Post COVID-19 Deal Landscape Changes: Starting an M&A Deal?
While the deal market may have slowed, business leaders, commentators, business owners and investors expect that deals will start again (albeit perhaps not in earnest until Q4 this year) and indeed need to start again as M&A is a powerful driver of the economy and innovation.
So what, if any, changes to the early aspects of deal landscape might we expect to see? I propose some thoughts below on what Covid-19 may mean for the parties in the early stages of a deal:
- NDA/Letters of Intent: I can envisage NDAs being more focussed on exclusivity and circumstances in which exclusivity can be ended, as there will be more intense competition for quality businesses and buyers. I would anticipate that we may become used to more detailed, longer and more negotiated letters of intent so that issues are flushed out before parties are too far in to a process. While many advisors have a bugbear of negotiating the SPA in the letter of intent, I can see more details as to parties' expectations being raised up front.
- Due Diligence: I would expect to see a longer due diligence process, and more of it and legal and tax diligence particularly to be more closely scrutinised. I think we may see an increase in commercial diligence and strategic diligence (what will the impact of lockdown and changes to the way a business works be in each sector) and that to be used as a pricing negotiation tool.
- Financial due diligence: will be more protracted as advisers argue more than usual about what is “normalised”, and for each business when did the Covid-19 impact start and the weighting or discount to be applied to the figures to be argued over fiercely
- Tax due diligence: there is likely to be more consideration of grants and support that businesses have taken during Covid-19, and debates about whether criteria were met and the possibility of repayment of monies or disqualification of claims, leading to a new breed of specific tax warranties and indemnities to cover those issues.

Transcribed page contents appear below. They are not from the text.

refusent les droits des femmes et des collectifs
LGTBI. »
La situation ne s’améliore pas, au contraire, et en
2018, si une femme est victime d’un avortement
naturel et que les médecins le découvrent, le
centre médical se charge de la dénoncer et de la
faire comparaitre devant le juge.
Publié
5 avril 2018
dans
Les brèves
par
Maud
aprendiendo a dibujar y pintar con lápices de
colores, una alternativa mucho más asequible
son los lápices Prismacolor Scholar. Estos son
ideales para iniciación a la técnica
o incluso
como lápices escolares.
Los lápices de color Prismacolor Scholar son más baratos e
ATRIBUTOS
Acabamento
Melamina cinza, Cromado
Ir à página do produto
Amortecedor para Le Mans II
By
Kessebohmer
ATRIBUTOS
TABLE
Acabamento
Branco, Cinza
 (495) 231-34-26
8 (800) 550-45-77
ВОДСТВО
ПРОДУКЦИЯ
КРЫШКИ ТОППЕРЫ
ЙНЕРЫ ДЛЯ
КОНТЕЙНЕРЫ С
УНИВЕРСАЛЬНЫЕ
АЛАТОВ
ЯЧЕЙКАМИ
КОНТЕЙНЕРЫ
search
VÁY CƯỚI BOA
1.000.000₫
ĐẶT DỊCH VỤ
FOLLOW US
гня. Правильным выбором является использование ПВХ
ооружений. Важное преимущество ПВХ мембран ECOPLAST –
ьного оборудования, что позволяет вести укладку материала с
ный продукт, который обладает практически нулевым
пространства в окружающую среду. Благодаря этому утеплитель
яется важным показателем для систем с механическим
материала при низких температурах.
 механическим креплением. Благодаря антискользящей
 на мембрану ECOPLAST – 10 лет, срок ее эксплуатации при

- Price: agreeing a price for a business and the structure of consideration in transactions is likely to alter. I expect larger earn-outs may be offered to try to bridge the value gap in expectation on pricing between sellers and buyers and to try to reflect the fact that no one really knows how a business may recover and respond in this market. Against that, some buyers might want the certainty of a fixed price regardless, which will lead to discussions around discounts on value for the certainty of cash. I can also envisage some sectors and businesses arguing for anti-embarrassment clauses over a period of a few years given the uncertainty of performance in the future vs value realised today.
One thing is for certain, as with much of the business world, the M&A and deal market will have to adapt to the circumstances. I do not expect a deal process to remain exactly as it was; although it will remain very familiar to advisers, it will undoubtedly be different.